My recent post on How To Make Python Run As Fast As Julia triggered some of interest, probably because it challenged a bit the current hype about Julia speed. I am afraid I'll add a bit more in that respect today. I wasn't planning to, but I stumbled across this question on reddit the other day. Someone asked why his Julia code wasn't running as fast as an equivalent Python code:

*I have a problem which requires a loop of the kind below. It is not exactly like that but conceptually pretty similar. So I tried to benchmark at a simple example. My naive approach to implement this in julia is as follows:*

A = rand(2000,2000)

x = rand(2000) .< .1

y = rand(2000) .< .1

function f(A, x, y)

for k = 1:2000

for l = 1:2000

if x[k] && y[l]

A[l,k] += .1

end

end

end

end

f(A, x, y)

@time f(A, x, y)

*In Python I would do*

import scipy as sp

from numba import jit

A = sp.rand(2000, 2000)

x = sp.rand(2000) < .1

y = sp.rand(2000) < .1

@jit

def f(A, x ,y):

for k in range(2000):

for l in range(2000):

if x[k] and y[l]:

A[k,l] += .1

%timeit f(A,x,y)

*The timings are 8ms for Julia and 2ms for Python. I swapped the indices k and l in the Julia implementation as compared to the Python implementation since Julia is column major order and Python row major order.*

*Thanks for your suggestions!*

I like that question because it is a nobrainer for the author to use Python scientific stack and Numba. That's what he/she benchmarks against Julia.
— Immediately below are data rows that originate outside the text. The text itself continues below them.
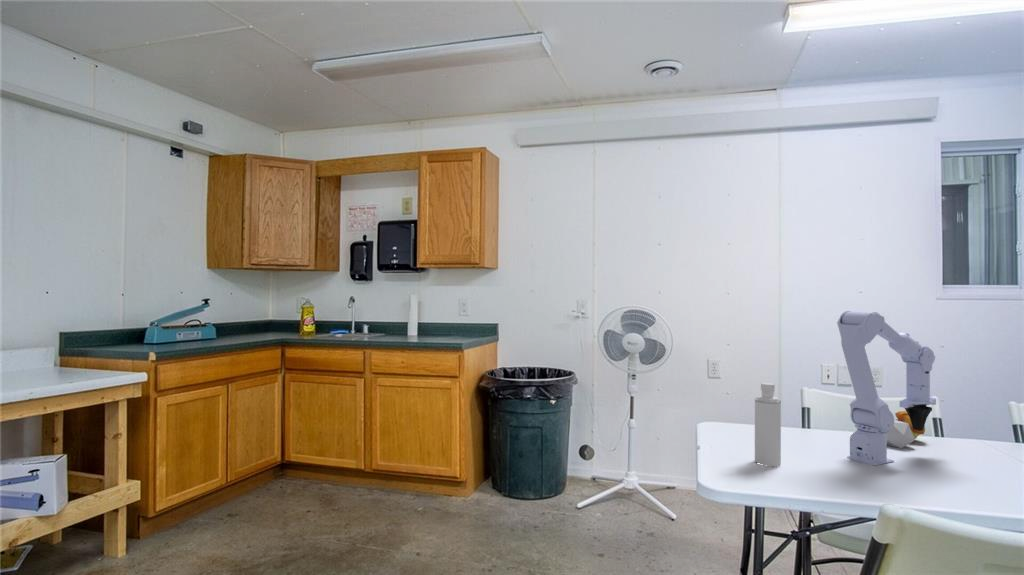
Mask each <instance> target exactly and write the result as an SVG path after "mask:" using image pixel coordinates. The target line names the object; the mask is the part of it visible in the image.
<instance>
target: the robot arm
mask: <svg viewBox="0 0 1024 575" xmlns="http://www.w3.org/2000/svg"><path fill="white" fill-rule="evenodd" d="M836 324H837V328H838V331H839V334H840V340H841V342H840V343H841V347H842V351H843V355H844V359H845V363H846V366H847V369H848V374H849V377H850V380H851V384H852V388H853V391H854V394H855V399H853V400H852V401H851V402H850V403H849V407H850V419H851V422H852V423H853V424H854V427H855V428H856V431H854V432H852V433H853V434H852V435H851V434H850V437H849V455H847V456H846V458H847V459H850V460H854V461H856V462H860V463H863V464H866V465H870V466H878V465H884V464H889V463H895V461H894V459H892V458H888V456H887V454H888V446H887V432H889V430H891V428H892V427H893V425H894V420H895V416H894V414H893V412H892V411H891V410H890V408H889V405H888V404H887V403H886V402H885V400H882V399H881V398H880V397H879V395H878V392H877V388H876V384H875V381H874V380H875V379H874V377H873V373H872V369H871V366H870V361H869V359H868V356H867V355H868V354H867V351H866V348H865V347H866V345H868V344H870V343H871V342H872V341H873V340H874V339H875V337H877V336H879V337H881V338H882V339H883V340H886V341H887V342H888V346H889V348H891V349H892V350H893V351H895V352H896V353H897V354H899V355H900V356H901V360H902V362H904V363H906V369H905V370H906V381H905V382H906V384H905V385H906V387H905V388H906V390H905V391H906V392H905V393H906V395H905V396H906V397H905V398H904V399H901V400H899V408H903V409H905V410H904V411H907V413H908V415H909V417H910V420H911V423H912V427H913V429H915V430H919V431H922V430H923V429H924V426H926V422H927V419H928V417H929V415H930V413H931V412H932V411H933V407H931V406H930V405H934V406H936V405H937V398H935V397H931V378H930V377H931V375H930V374H931V372H932V370H933V365H934V362H935V360H936V355H935V352H934V351H933V350H932V349H931V348H930V347H929V346H922V345H921V344H920V342H919V341H917V340H915V339H913V338H912V337H911V336H910V334H909V333H908V332H897V330H895V329H894V328H893V327H892V326H891V325H889V323H887V322H886V320H885V317H884V316H883V315H881V314H880V313H879V312H876V311H869V312H868V311H852V310H845V311H844V312H842V313H841V315H840V316H839V319H838V320H837V322H836Z"/></svg>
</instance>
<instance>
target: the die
mask: <svg viewBox="0 0 1024 575" xmlns="http://www.w3.org/2000/svg"><path fill="white" fill-rule="evenodd" d="M897 420H898V419H897ZM897 420H896V419H894V425H893V427H892V428H891V430H889V432H887V445H888V446H891V447H895V448H897V447H898V448H899V449H903V448H904V447H906V446H909V444H911V443H912V442H914V441H915V440H916V439H915V438H914V436H913V433H912V431H911V429H910V426H909V424H908V423H905V422H901V421H897Z"/></svg>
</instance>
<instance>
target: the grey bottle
mask: <svg viewBox="0 0 1024 575" xmlns="http://www.w3.org/2000/svg"><path fill="white" fill-rule="evenodd" d="M775 386H776V385H775V383H771V382H761V383H760V391H761V395H759V396H757V397H756V398H754V463H755V462H757V463H760V464H763V465H767V466H779V467H781V466H780V465H781V464H782V461H781V460H782V451H781V450H782V438H781V437H782V434H781V433H782V432H781V431H782V424H781V423H782V419H781V418H782V412H781V411H782V408H781V407H782V406H781V405H782V403H781V402H782V401H781V400H780V399H779V398H778V397H776V396H774V395H775ZM757 463H756V464H757ZM767 466H766V467H767Z"/></svg>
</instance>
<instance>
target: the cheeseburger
mask: <svg viewBox="0 0 1024 575" xmlns="http://www.w3.org/2000/svg"><path fill="white" fill-rule="evenodd" d="M894 415H895V417H896V419H895V420H897V421H901V422H905V423H908V424H909V426H910V429H911V431H912V433H913V436H914V438H915V440H916V439H917V438H918V437H919V436H920V435H924V434H925V431H926V425H924V429H923V430H922V431H919V430H915V429H913V427H912V423H911V420H910V417H909V415H908V413H907V411H906V410H900V411H897V412H895V414H894Z"/></svg>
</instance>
That's also what I used in How To Make Python Run As Fast As Julia.

On my machine, with Python 3.4.3 and Julia 0.4.2, the timings are 3.1 miliseconds for Python, and 4.7 miliseconds for Julia.

The best answer to the above question suggested to only loop over the indices where x and y were non null:

function h(A, x, y)

iy = find(y)

for k in find(x)

for l in iy

A[l,k] += .1

end

end

end

This takes 244 microseconds. 20 times faster than the naive Julia code, and 13 times as fast as Python!

Wait a minute, can't we do the same with Python as well? As a matter of fact, we can use the Numpy where() function. Here is the code:

import numpy as np

@jit

def h(A,x,y):

ix = np.where(x)[0]

iy = np.where(y)[0]

for k in range(len(ix)):

Ak = A[ix[k]]

for l in range(len(iy)):

Ak[iy[l]] += .1

It runs in 236 microseconds. Same as the Julia code! I say the same because it is close enough and because we are not testing on a dedicated machine. Moreover, we're running on Windows hence we're given the wall clock time, not the cpu time.

I have few takeaways:

- When people start optimizing their code, then compiled Python and Julia come close.
- Julia syntax is nicer. I am afraid that with Python we must get used to the fact that Numpy arrays aren't the default Python arrays.
- Julia syntax is nicer but there is a trick. When looping over a multi dimensional array, it is faster to start looping with the latest index, because Julia uses column major storage, like Fortran, where Python uses row major storage, like C. In Python, it is faster to loop first on the first index.